When I am getting ready for bed I take my phone out of my pocket and put it on the charger, and go change into my pajamas. Then, later, while laying in bed, I might decide to read something so I pick up my phone and read. If I get an early morning phone call, I can grab my phone with my eyes closed and answer it. Admittedly a long cable might make those use cases workable.
My friend has his charger on his desk at work and doesn't charge the phone at home. If I knew that the Nexus line were going to stay magnetic, I'd have one in my car mounted upright as well as one on my desk at home and work.
I agree in terms of effort, the change is minimal, but consider a family who has 3 or 4 different devices and hence ports,. required to charge.
This means I don't need to hunt down the proper cord, we just have a couple of these devices at the front door. To me, that's eliminates a large pain in the ass.
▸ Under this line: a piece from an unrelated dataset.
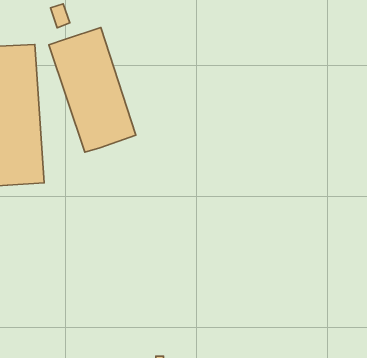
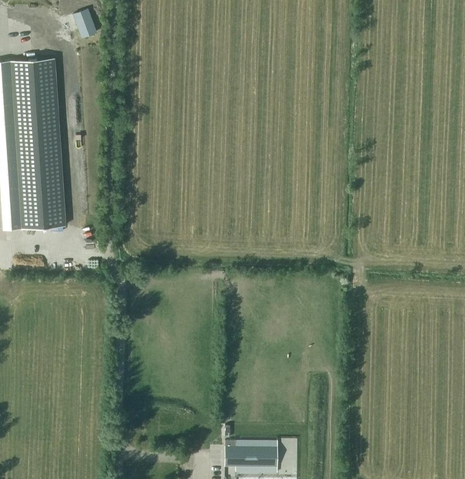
building: [49,28,136,152] -> none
At work no one needs to ask if someone has a black berry version 3 cord, or a "new style" Samsung galaxy cord, or the latest iPhone charging cable, you just put your phone down and walk away:)
it's a first world problem that is being solved here, but it's a big one that doesn't appear to be going away. European posturing aside.
Well, if you've ever had a port or cable break on you, you should know why.
It doesn't have exposed wires or moving parts, which means it should be much harder to break. Micro-usb is only rated for 10k insertions. If you plug your phone in 10 times a day, that's 2.5 years, and Galaxy S3's are quickly coming up on that old.
I have a Qi charger at my bed, in my computer room, car and work desk... I can just set my phone down at any of those places and not worry about fudging with wires (also have bluetooth headsets lying around).
I've had to replace phones due to broken/worn out jacks.
Having bought a Tylt Vu easel-style wireless charger I disagree.
It's far more convenient to have the charger on my nightstand. I don't have to have a USB cord dangling around. I also don't have to fumble with it in the dark if my wife goes to bed before I do. It seems to be a law of nature that you can never plug in a USB cord the right direction the first time around.
Having only used devices using Qi's standard, what's the difference?